→ **Supplied passage**
12 a.m. sunsets and the glory of cargo travel

Wednesday, June 2, 2010
Hannah Owens

Flight to Greenland Greenland from the plane

This morning we woke up at 4 a.m. in Schenectady, New York, after an uneventful day of travel there from Kansas. The Air National Guard picked us up at the hotel and took us to the base. Once they had corralled all the scientists into a little room in a warehouse, they showed us the C-130 safety video. It turns out that the “Herc” comes equipped not only with flotation devices, but exposure suits for all passengers, full Arctic survival gear and something called an EPOS. Like its counterpart, the yellow-cup-and-don’t-worry-if-the-bag-doesn’t-inflate, the EPOS is what a passenger would use if cabin pressure were lost. UNLIKE the yellow-cup-etc, there are approximately 13 steps for correct use, and it is basically a plastic bag that one puts over one’s head. This, strangely, was not reassuring.

After a few hours of waiting (we were the second flight to take off that morning. The first flight had technical difficulties and had to turn back. Twice. Once because the number 4 engine wasn’t working), it was finally time to take off. After we were in the air, the loadmaster let us get up and wander around the plane. Approved activities included climbing up on top of the cargo crates and taking a nap. I found a box of my approximate length and width, and promptly fell asleep. That’s first-class flying.

→ **Your instructions**
Continue the post about the cargo flight to Greenland, starting right after its last sentence.

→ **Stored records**

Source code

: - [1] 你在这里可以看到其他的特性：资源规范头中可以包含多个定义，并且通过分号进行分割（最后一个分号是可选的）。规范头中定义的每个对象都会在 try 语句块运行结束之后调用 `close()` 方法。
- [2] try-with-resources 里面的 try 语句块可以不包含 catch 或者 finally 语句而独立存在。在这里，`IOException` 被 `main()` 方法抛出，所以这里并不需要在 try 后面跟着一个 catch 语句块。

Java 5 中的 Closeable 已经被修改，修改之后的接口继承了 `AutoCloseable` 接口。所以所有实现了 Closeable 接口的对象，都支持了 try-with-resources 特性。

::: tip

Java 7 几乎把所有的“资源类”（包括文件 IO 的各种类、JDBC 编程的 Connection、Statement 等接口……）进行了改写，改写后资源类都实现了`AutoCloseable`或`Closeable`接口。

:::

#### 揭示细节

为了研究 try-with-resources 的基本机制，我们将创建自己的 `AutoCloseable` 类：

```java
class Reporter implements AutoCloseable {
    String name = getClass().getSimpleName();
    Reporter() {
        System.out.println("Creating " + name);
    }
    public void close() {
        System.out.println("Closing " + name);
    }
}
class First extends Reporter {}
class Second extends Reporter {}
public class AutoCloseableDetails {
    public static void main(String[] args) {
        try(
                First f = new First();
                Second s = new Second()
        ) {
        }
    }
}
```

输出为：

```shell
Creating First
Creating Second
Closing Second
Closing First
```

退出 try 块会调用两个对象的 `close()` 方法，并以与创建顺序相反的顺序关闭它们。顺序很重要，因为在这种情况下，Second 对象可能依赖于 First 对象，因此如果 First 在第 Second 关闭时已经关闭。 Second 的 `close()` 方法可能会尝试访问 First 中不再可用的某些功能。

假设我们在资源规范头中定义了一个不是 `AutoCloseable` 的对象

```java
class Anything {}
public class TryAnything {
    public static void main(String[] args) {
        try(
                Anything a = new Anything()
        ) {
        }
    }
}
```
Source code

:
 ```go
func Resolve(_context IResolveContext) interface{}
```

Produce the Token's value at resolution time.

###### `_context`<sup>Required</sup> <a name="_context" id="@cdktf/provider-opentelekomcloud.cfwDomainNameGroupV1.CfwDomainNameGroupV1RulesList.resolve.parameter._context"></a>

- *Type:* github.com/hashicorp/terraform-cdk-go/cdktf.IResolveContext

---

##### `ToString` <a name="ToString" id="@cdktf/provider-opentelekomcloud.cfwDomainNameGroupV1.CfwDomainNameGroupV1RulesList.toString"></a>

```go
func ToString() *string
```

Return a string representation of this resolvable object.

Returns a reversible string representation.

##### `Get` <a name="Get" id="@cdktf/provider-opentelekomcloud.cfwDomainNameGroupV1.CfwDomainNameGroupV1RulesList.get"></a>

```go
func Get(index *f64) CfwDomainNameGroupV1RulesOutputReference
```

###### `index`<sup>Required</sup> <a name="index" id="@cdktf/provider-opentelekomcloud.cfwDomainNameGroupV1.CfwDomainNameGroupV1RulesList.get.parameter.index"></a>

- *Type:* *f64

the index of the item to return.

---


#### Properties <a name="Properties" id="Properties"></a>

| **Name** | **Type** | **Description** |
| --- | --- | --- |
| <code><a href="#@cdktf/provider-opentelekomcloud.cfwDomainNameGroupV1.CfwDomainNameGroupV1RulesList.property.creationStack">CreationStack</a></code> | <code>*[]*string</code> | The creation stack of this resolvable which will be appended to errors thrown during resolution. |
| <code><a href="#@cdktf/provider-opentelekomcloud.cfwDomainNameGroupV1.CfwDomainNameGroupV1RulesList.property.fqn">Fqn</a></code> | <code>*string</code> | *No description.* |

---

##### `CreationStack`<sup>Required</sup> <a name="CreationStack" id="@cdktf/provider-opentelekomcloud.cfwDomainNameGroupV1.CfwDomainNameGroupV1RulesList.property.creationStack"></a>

→ **Output of the exercise**
We stopped to refuel in Goose Bay, Canada, at a tiny airport that boasted bathrooms, complimentary ice cream, and little else but tantalizingly close coniferous forest. After half an hour, we were back in the air. Shortly before landing, we flew over Greenland with clear skies and AMAZING views of the mountains and glaciers. There was no feigning blasé professionalism now—everyone on the plane was glued to a porthole ooh-ing and ah-ing.

On arrival and debarkation from the airplane, we were instantly swarmed by mosquitoes—the worst the pilot claims to have seen it in the years he’s been flying to Greenland. We were then bussed to the Kangerlussauq International Science Support (KISS) building, which is a homey mix of ex-military barracks, scientific enthusiasm, and Ikea flair. It is now 12.30 a.m. and the sun is still shining. Although the sun “sets” at midnight and “rises” at two, there is not even appreciable twilight. Tomorrow: ruins?